■ YOUR TASK: Repeat the lines word for word, from the start of the records through the line with "約定日は、2022年1月5日になります。", including both of those lines.

■ DATA FOR PROCESSING:

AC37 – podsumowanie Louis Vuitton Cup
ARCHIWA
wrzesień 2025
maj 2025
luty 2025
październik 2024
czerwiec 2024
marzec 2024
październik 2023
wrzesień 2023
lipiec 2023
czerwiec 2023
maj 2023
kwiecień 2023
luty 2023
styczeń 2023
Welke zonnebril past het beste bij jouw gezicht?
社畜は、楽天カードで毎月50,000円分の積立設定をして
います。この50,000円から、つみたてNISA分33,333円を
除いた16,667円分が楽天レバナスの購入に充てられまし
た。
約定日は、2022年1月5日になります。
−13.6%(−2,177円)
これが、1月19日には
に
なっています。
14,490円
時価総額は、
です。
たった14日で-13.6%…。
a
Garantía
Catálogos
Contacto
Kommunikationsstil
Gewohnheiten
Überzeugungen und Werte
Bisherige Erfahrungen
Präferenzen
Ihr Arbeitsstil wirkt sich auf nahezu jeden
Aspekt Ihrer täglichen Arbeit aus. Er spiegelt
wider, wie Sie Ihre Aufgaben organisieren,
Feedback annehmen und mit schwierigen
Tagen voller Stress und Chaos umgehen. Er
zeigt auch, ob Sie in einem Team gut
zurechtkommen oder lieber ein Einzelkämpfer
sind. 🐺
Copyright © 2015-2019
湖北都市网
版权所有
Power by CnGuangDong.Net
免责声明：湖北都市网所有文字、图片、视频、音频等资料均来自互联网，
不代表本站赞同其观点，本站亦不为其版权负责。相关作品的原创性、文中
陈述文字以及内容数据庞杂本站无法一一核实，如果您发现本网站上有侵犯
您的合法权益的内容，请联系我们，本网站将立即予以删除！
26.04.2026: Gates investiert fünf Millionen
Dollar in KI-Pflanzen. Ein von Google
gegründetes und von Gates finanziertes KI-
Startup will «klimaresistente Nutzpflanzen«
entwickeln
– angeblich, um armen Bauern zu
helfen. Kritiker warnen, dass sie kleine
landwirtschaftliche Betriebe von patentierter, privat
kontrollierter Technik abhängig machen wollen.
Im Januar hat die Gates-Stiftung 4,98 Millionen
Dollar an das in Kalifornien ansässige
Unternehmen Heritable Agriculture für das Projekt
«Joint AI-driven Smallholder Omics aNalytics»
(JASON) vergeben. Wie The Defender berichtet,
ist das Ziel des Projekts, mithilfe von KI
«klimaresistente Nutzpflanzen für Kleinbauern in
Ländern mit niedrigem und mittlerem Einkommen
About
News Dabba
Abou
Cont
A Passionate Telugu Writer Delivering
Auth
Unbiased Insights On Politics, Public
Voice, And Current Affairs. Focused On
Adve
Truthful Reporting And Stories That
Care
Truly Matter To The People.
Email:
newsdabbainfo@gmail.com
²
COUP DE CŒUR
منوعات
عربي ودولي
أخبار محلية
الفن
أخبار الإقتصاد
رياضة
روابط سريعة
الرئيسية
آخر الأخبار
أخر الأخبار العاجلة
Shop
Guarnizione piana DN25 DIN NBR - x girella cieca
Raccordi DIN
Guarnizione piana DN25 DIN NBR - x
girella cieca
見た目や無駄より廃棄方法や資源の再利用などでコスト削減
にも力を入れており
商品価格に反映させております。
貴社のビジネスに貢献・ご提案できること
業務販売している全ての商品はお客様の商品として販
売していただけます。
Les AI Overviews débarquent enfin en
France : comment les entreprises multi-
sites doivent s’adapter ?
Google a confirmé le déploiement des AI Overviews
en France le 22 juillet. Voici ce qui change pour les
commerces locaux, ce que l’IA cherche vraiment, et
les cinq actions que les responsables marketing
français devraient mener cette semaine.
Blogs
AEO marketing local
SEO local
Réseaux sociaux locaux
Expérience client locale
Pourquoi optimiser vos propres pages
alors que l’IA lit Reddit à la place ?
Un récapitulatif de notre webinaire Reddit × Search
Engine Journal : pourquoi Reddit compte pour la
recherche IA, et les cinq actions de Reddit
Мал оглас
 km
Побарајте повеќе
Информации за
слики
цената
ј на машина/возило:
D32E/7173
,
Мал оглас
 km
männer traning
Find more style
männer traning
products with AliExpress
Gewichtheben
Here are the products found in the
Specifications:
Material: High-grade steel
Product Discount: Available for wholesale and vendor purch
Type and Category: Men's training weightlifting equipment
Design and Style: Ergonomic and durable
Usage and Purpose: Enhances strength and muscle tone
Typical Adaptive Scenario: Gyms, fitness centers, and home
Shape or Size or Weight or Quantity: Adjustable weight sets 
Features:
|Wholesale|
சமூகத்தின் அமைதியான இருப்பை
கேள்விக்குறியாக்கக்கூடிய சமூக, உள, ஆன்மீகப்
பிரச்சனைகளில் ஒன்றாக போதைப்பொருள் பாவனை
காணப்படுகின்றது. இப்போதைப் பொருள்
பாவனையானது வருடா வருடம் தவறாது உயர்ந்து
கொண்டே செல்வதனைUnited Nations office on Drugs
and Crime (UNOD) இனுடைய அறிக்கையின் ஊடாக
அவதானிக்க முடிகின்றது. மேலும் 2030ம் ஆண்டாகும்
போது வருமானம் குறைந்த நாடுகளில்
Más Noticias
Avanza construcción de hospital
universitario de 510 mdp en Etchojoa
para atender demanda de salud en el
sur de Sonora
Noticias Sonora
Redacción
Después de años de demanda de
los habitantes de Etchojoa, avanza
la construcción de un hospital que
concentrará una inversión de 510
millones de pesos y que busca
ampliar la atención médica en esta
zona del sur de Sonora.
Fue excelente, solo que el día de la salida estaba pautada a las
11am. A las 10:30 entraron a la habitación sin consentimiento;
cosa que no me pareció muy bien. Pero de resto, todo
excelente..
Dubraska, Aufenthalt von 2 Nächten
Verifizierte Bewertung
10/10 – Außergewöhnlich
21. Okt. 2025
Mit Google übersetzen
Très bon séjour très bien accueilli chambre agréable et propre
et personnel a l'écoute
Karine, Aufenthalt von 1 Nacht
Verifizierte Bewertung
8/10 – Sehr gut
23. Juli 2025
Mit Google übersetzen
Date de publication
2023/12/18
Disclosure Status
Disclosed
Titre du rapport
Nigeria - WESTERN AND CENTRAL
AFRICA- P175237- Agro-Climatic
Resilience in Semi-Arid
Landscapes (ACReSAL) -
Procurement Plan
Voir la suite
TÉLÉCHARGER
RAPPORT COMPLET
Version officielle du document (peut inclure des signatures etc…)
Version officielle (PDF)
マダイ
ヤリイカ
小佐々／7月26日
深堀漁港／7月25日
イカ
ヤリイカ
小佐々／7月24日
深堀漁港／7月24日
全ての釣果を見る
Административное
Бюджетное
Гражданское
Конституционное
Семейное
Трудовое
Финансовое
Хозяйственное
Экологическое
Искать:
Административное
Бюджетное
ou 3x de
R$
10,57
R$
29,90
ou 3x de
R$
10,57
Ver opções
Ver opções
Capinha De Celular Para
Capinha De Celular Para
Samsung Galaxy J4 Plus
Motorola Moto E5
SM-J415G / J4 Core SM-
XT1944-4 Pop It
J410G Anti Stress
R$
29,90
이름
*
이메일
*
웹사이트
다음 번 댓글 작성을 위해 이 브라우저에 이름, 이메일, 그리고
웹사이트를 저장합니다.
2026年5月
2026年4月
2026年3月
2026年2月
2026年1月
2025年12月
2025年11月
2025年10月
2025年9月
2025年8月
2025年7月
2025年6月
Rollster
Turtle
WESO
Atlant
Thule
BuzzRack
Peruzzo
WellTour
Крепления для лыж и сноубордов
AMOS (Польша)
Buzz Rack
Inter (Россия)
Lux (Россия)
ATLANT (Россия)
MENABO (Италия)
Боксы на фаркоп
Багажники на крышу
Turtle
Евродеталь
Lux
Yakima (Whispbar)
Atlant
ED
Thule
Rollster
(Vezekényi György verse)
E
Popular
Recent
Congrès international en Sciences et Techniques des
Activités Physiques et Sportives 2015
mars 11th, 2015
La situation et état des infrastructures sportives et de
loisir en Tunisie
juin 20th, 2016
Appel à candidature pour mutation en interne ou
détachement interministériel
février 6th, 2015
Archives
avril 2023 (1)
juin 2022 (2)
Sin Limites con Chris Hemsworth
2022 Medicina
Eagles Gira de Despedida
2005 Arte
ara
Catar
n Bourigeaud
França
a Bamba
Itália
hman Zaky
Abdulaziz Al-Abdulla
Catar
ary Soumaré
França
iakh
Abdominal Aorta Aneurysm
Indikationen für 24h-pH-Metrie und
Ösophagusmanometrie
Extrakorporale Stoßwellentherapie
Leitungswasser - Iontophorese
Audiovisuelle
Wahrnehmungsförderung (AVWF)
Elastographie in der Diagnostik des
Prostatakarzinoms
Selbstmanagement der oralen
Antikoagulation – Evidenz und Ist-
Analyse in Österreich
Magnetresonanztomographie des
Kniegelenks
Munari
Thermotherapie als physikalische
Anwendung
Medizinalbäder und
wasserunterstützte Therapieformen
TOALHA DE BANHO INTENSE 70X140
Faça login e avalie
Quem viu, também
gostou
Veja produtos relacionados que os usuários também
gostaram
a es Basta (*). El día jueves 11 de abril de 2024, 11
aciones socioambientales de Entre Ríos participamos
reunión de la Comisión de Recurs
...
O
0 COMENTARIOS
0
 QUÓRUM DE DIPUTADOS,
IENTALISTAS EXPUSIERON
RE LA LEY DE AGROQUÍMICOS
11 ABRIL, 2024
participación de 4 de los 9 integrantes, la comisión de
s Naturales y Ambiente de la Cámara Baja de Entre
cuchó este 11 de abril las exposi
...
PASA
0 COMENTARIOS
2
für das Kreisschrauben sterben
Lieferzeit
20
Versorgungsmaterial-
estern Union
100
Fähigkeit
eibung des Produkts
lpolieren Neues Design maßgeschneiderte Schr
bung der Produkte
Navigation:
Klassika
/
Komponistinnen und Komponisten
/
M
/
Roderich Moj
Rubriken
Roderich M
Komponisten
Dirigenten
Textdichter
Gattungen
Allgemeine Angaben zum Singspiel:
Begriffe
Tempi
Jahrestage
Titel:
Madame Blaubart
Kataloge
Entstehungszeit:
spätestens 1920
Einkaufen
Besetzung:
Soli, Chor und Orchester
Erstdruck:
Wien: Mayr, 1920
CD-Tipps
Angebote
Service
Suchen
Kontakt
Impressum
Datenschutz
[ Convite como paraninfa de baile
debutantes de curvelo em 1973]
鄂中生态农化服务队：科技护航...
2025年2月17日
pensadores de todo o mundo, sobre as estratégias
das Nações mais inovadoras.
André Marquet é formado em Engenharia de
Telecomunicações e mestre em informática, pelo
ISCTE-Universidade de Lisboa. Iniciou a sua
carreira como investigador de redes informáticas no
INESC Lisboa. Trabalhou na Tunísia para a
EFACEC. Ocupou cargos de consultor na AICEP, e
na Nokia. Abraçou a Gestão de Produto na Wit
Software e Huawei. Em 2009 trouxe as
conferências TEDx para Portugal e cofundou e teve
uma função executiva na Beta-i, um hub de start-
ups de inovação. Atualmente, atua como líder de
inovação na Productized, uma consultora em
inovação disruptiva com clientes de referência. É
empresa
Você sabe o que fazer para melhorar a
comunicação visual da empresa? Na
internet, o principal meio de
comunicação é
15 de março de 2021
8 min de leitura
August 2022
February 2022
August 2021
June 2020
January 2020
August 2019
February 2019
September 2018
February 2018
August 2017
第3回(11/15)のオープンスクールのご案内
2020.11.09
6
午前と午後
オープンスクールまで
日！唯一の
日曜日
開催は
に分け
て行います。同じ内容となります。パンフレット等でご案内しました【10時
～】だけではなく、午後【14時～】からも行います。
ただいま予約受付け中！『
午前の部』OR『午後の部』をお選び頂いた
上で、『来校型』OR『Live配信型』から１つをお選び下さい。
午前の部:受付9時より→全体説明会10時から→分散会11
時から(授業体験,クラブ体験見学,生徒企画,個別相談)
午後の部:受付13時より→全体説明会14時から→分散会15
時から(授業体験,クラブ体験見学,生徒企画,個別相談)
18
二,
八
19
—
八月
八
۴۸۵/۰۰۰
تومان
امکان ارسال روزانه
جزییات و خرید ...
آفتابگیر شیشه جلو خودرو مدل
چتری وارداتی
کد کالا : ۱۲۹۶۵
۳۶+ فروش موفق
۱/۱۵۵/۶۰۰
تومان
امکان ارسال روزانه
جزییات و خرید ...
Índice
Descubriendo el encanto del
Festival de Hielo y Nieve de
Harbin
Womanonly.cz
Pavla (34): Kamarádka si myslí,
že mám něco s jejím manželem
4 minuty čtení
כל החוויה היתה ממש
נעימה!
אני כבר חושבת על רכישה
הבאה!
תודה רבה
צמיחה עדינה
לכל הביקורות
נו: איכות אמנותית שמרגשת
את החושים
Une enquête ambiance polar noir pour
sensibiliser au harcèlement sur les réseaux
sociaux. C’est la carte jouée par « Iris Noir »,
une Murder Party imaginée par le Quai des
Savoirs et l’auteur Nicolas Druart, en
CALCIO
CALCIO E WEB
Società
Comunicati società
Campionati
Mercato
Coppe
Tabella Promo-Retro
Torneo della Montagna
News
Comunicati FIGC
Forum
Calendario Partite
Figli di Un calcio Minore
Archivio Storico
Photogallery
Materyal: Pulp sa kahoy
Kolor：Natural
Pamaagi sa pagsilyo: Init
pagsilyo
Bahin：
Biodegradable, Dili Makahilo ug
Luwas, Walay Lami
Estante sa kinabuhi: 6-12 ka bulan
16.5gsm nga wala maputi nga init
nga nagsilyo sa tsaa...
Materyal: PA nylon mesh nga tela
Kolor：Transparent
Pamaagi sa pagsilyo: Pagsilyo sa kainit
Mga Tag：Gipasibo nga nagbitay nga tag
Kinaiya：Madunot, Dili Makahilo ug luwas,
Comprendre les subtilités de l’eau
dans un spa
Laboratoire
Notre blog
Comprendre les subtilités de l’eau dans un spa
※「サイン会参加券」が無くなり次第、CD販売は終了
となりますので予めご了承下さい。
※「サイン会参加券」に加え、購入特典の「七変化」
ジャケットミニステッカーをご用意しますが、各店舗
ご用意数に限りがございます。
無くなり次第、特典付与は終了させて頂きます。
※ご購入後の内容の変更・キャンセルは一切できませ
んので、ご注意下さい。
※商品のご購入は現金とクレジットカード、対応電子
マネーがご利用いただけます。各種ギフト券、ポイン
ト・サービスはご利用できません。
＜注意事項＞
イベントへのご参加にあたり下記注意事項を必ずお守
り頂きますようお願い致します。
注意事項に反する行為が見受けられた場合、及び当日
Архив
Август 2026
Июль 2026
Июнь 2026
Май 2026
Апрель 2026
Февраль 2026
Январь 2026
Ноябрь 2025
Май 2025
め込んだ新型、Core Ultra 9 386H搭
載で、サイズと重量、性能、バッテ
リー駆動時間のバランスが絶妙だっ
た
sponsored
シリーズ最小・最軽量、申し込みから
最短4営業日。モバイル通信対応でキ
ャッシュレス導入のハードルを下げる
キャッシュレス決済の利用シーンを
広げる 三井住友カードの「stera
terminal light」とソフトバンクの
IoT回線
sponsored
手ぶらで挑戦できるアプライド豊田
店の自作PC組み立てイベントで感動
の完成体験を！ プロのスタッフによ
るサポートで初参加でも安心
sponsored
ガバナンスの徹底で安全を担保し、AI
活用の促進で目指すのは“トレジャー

■ ANSWER:
AC37 – podsumowanie Louis Vuitton Cup
ARCHIWA
wrzesień 2025
maj 2025
luty 2025
październik 2024
czerwiec 2024
marzec 2024
październik 2023
wrzesień 2023
lipiec 2023
czerwiec 2023
maj 2023
kwiecień 2023
luty 2023
styczeń 2023
Welke zonnebril past het beste bij jouw gezicht?
社畜は、楽天カードで毎月50,000円分の積立設定をして
います。この50,000円から、つみたてNISA分33,333円を
除いた16,667円分が楽天レバナスの購入に充てられまし
た。
約定日は、2022年1月5日になります。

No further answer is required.